• Extracted records:

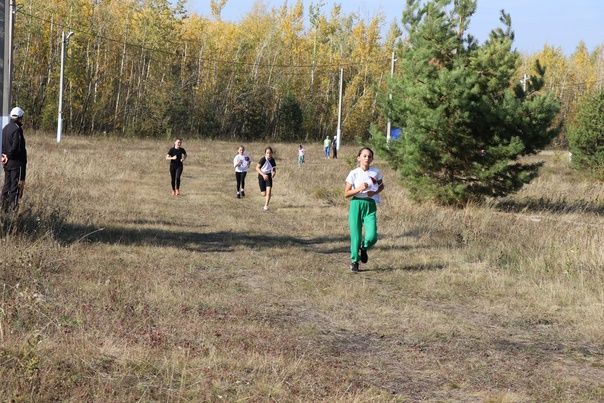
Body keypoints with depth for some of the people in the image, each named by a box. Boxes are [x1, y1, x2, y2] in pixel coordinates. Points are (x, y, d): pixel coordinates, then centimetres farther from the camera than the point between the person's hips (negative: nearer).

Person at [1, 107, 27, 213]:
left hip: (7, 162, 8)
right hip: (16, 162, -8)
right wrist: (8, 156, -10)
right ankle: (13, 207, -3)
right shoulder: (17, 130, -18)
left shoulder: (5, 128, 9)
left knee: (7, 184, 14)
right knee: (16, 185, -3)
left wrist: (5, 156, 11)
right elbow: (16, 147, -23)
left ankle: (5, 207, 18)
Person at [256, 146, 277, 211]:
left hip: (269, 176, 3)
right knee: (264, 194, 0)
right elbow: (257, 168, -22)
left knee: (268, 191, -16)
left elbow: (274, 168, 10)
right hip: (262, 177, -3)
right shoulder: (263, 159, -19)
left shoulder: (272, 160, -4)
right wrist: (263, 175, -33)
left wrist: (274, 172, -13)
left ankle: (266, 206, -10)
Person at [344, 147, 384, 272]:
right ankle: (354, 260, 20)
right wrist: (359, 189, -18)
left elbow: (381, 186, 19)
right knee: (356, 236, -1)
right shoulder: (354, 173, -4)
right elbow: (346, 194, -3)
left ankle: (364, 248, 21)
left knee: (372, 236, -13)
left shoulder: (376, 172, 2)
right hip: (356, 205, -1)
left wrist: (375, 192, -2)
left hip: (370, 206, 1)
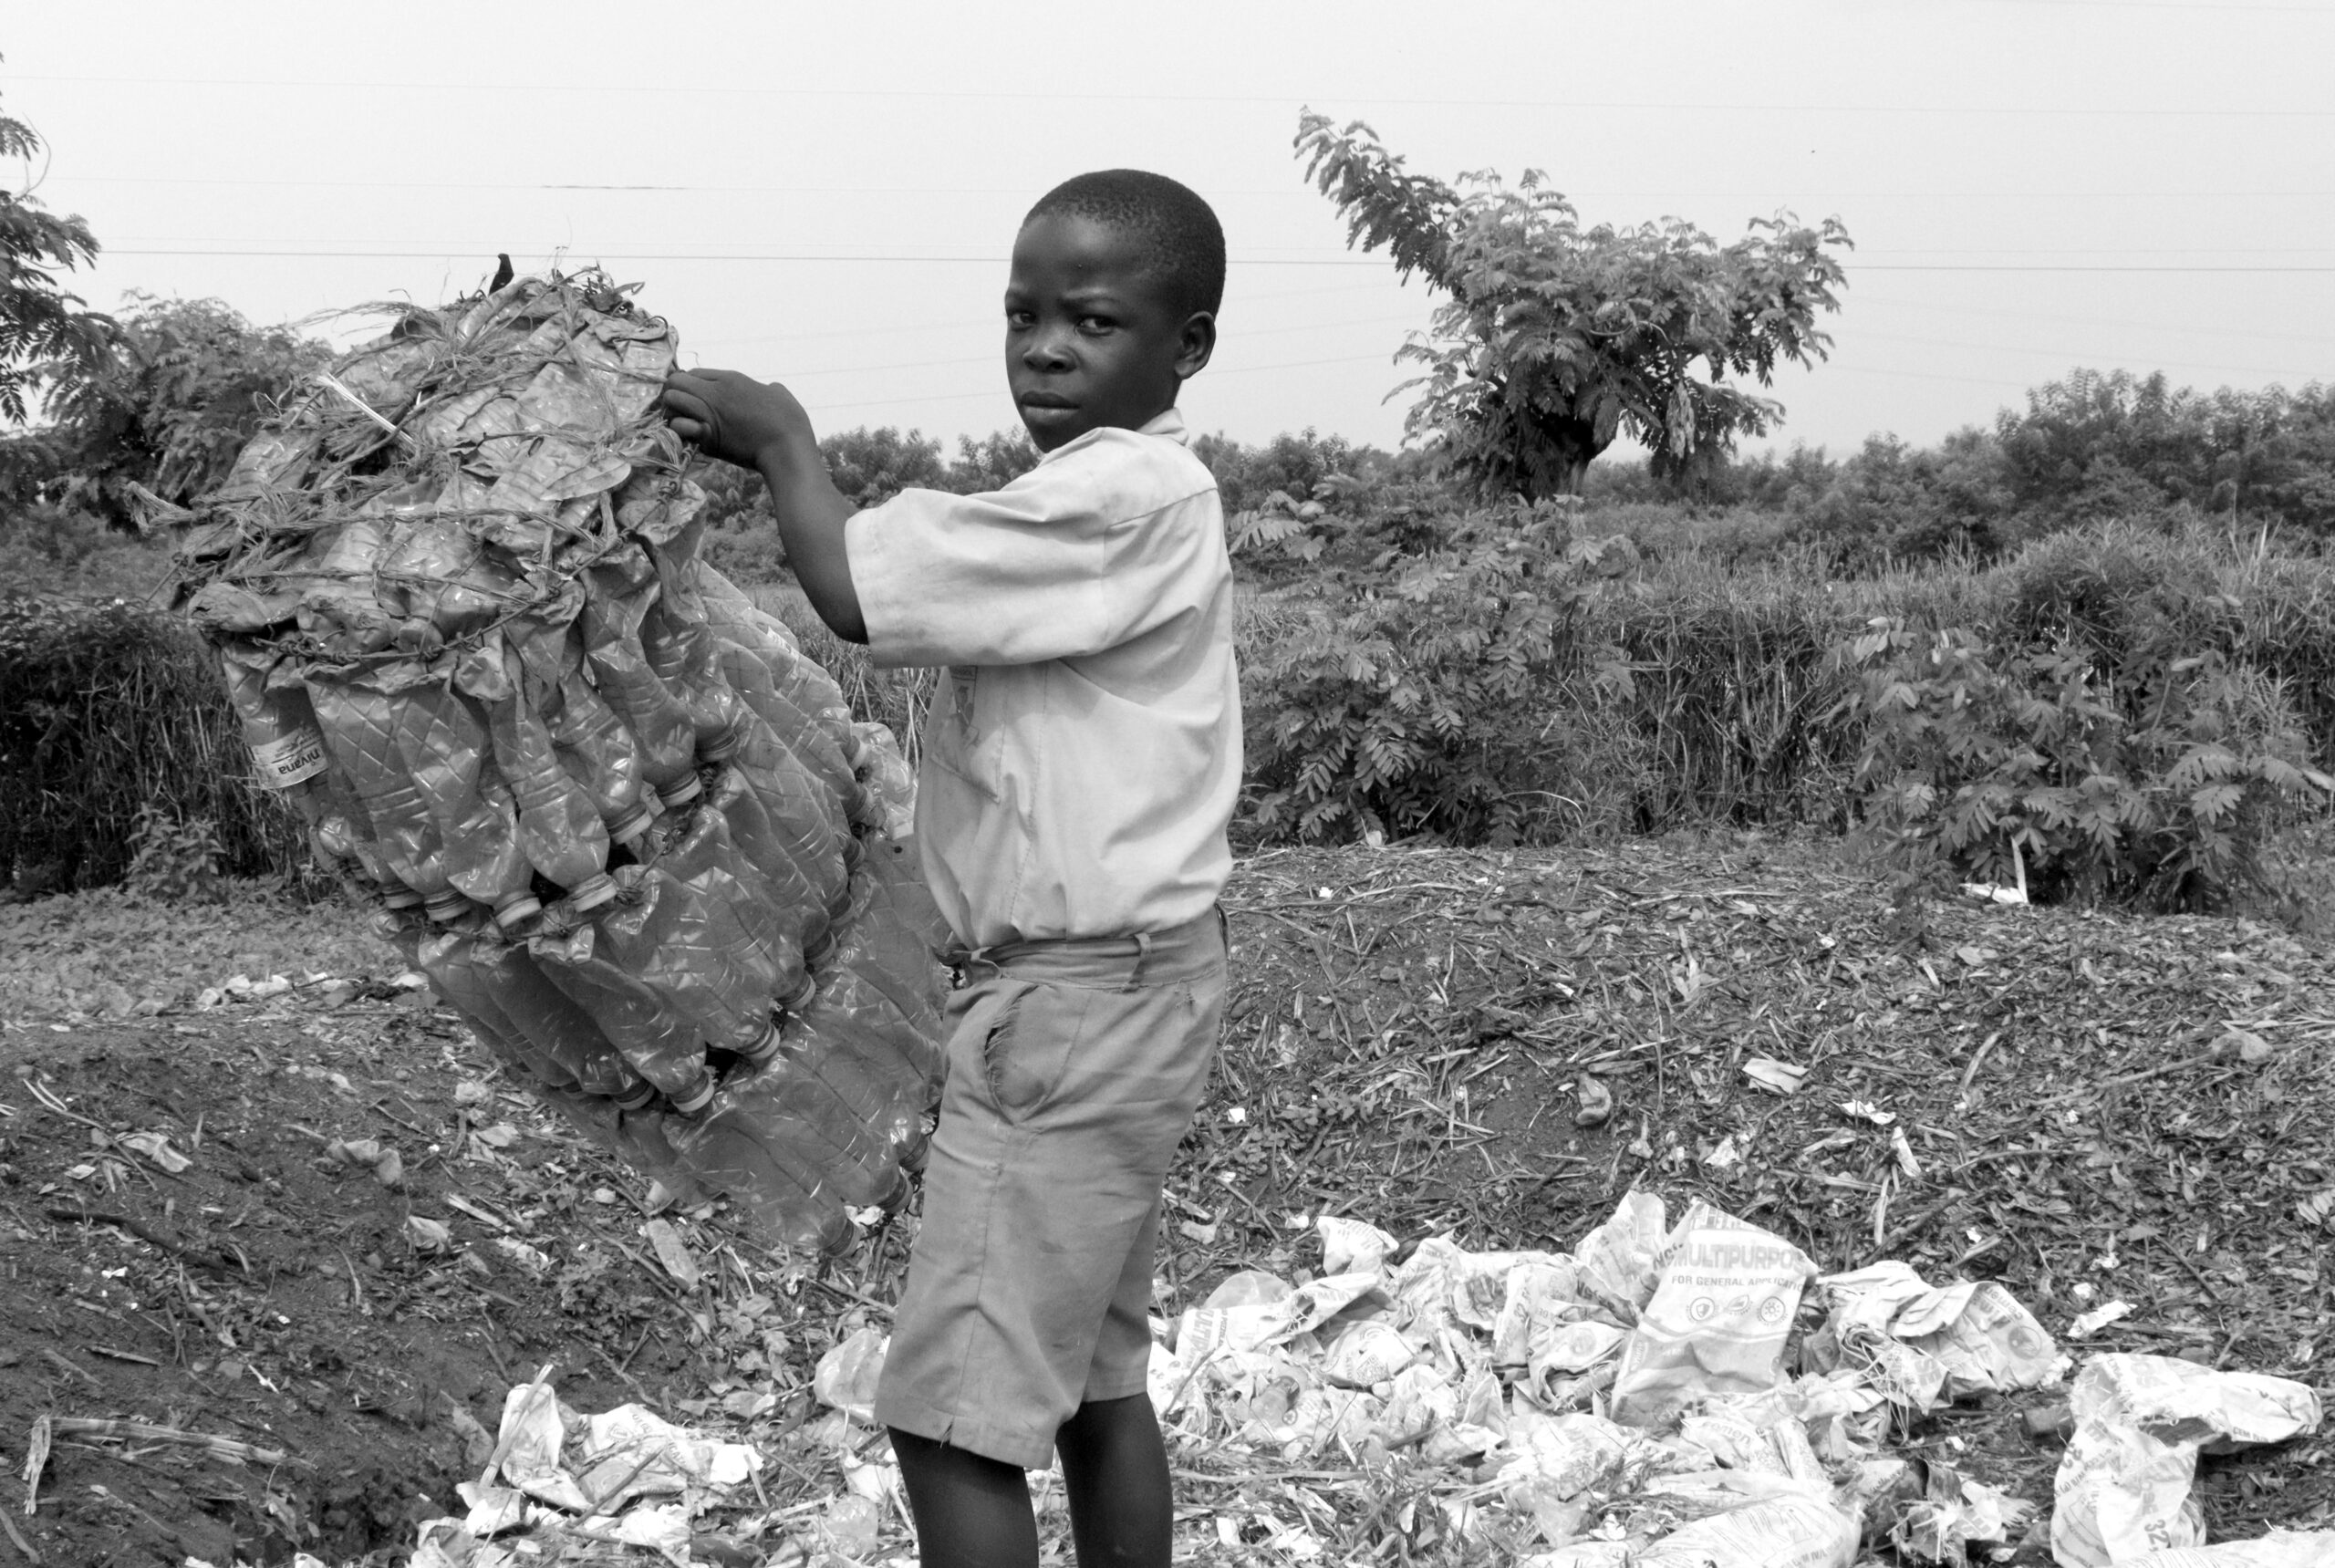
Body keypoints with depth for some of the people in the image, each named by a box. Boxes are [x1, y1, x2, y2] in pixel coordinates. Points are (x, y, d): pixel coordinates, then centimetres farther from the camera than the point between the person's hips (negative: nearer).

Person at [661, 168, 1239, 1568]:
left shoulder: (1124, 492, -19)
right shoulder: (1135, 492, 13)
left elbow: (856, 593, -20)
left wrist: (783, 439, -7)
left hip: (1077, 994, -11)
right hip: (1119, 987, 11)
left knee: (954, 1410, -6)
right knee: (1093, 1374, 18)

* * *

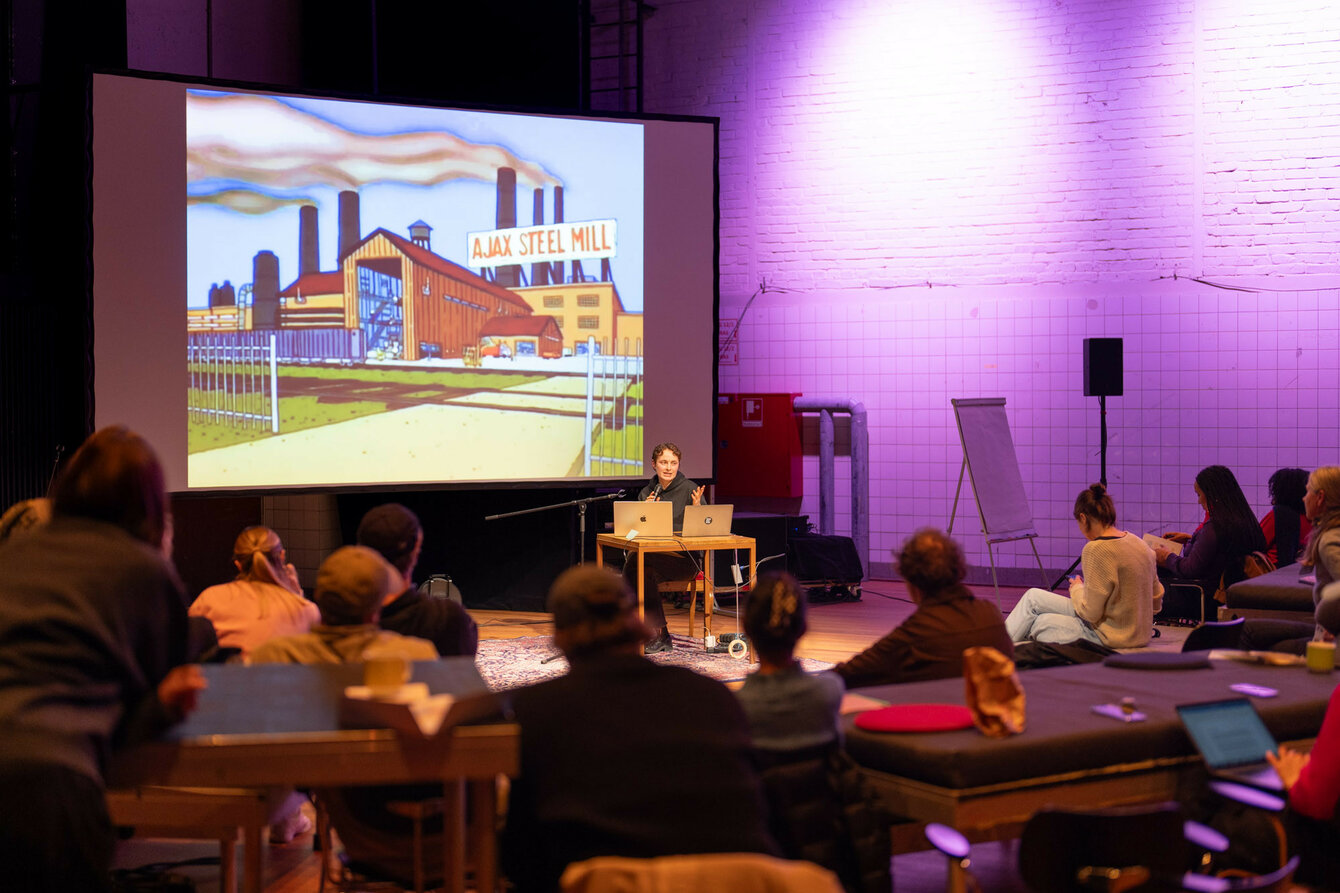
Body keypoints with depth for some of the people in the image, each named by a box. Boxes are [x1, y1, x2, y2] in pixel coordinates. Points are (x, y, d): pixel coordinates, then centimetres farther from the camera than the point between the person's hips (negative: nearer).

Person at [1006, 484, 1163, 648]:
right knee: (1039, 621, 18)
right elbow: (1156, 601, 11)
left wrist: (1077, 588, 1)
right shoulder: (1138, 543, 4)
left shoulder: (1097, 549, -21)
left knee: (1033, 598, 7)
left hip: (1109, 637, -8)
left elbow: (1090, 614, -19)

...

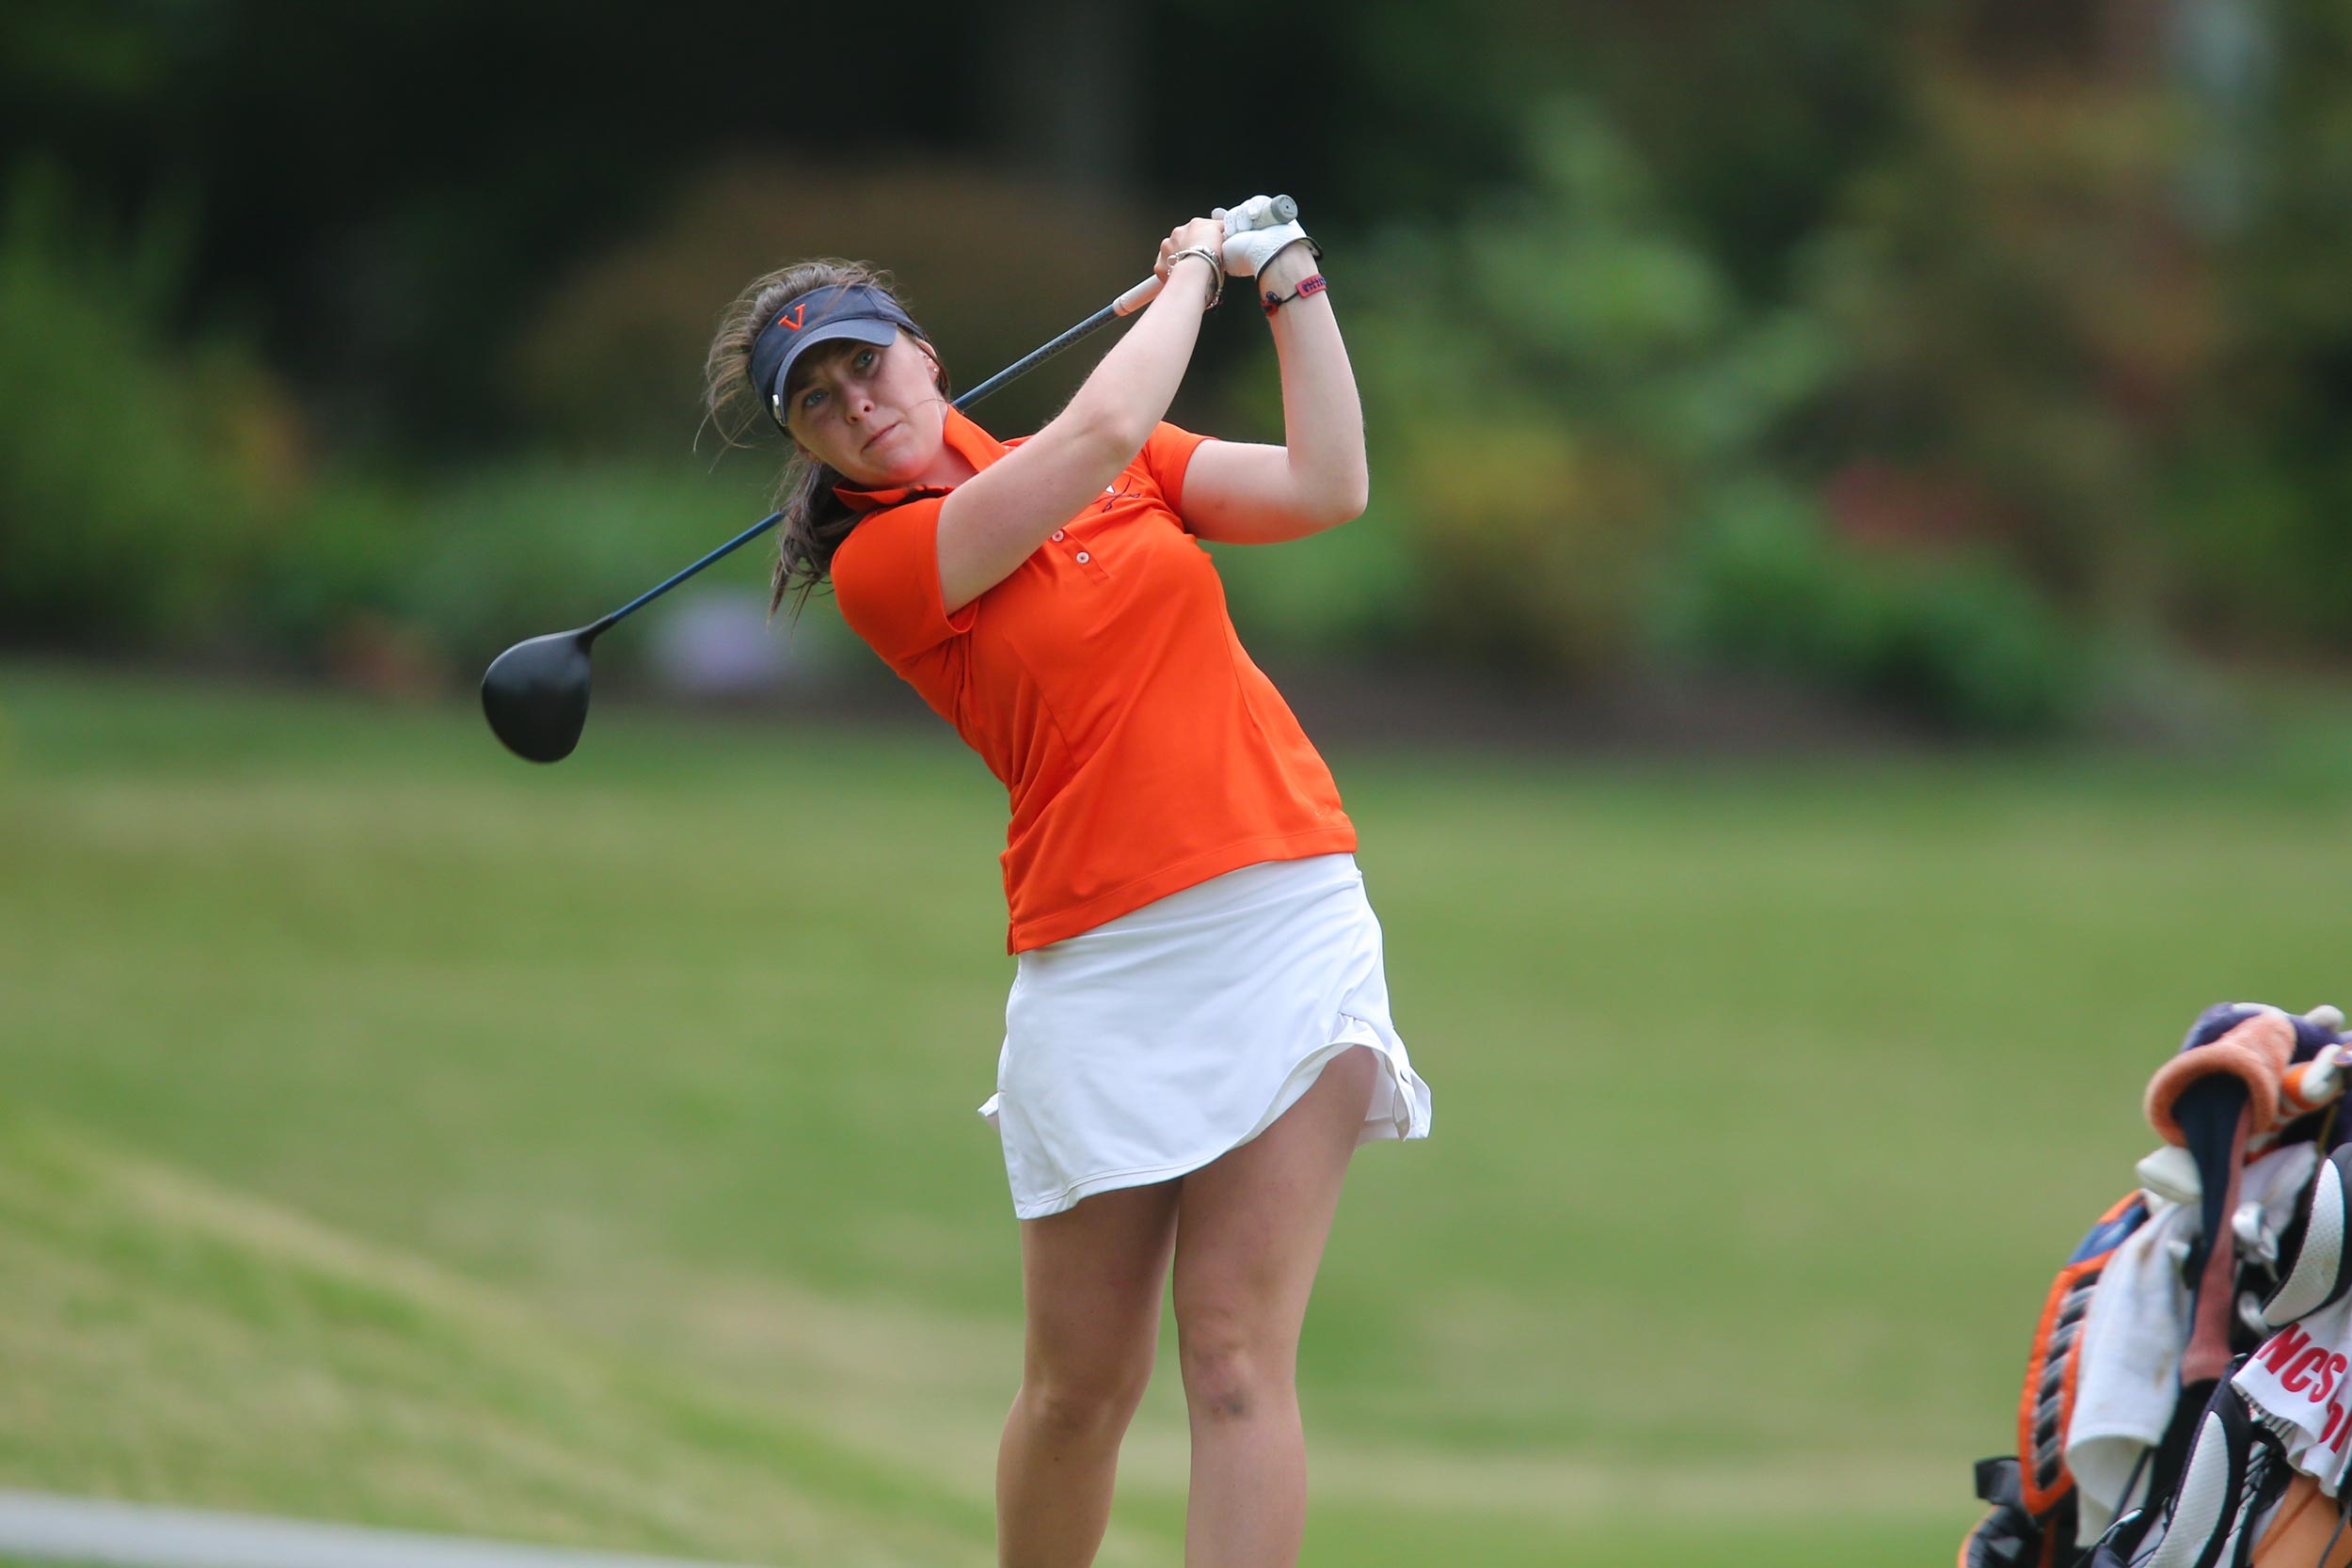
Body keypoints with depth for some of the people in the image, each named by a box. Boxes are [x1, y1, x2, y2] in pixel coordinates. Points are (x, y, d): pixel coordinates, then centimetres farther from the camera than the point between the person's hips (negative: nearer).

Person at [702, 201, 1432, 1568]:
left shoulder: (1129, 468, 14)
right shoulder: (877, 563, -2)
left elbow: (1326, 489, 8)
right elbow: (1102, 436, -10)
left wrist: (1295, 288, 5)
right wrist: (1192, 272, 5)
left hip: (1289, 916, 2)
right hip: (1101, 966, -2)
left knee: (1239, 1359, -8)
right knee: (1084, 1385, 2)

• WHAT YOU SHOULD DO:
Search the records above for the string "knee". Report each line that has it.

• RESULT OF THE EXERCISE:
left knee: (7, 184, 14)
right knee: (16, 185, -3)
right knee: (264, 194, 0)
left knee: (268, 191, -16)
right knee: (356, 236, -1)
left knee: (372, 236, -13)
left knee: (954, 1410, -6)
right knee: (1093, 1374, 18)
right knee: (1039, 621, 18)
left knee: (1033, 598, 7)
left knee: (1239, 1359, -8)
right knee: (1084, 1385, 2)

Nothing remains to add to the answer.